Riding positions are solely based on balance. It's kind of like an automatic balance-the-scale system. The center of the saddle is the pivot point. So, for example, if you move your legs back, your upper body will automatically come forwards to balance your weight.
The chair seat is usually caused because the rider is sitting too far back on their butt instead of on their seat bones. Your seat bones are basically what they sound like: bones that you sit on. But in order to sit on them, you need to roll your hips forward. You should feel it when you're sitting correctly.
Just by doing this, you are encouraging your leg to slide back and beneath you.
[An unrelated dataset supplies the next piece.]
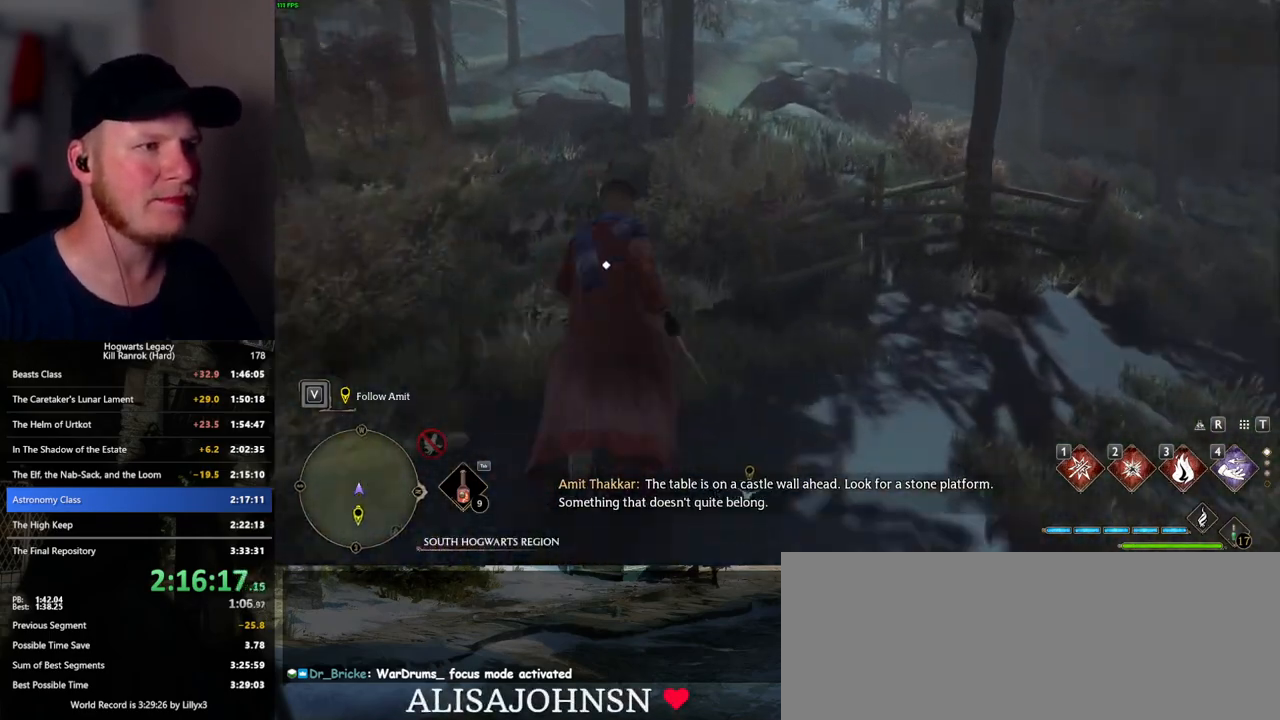
{"keys": ["w"], "mouse": [], "events": []}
If you try to bring your legs under you when you are sitting too far back, it will be uncomfortable and unsafe because you are unbalanced. Fix the way you are sitting and it will become much easier to bring it back.
Once you've fixed the problem of your seat, focus on dropping the weight into your heels. Make sure you are not gripping with your knees, which is another common cause of the chair seat. Also, remember always: balance. If your leg still
slides forward, consider the possibility that you may be tipping backwards with your upper body. If this is the case, try to lean forwards a bit.
But remember: it's not going to be extremely easy. When riding in chair seat, you are slacking. You are depending on other parts of your body like your knees and butt instead of using your muscles. When you start riding properly, you're muscles are probably going to be fairly weak and very sore. But keep at it, and pretty soon you'll gain the muscle you need to continuously ride correctly. It all comes with practice.
These are the basic reasons of why you could be sitting in chair seat, but of course it would be much easier to identify the core problem if we could see some pictures. That way, we could tell you exactly what the problem is and exactly how to fix it. Post some as soon as you can.
Hope I was helpful.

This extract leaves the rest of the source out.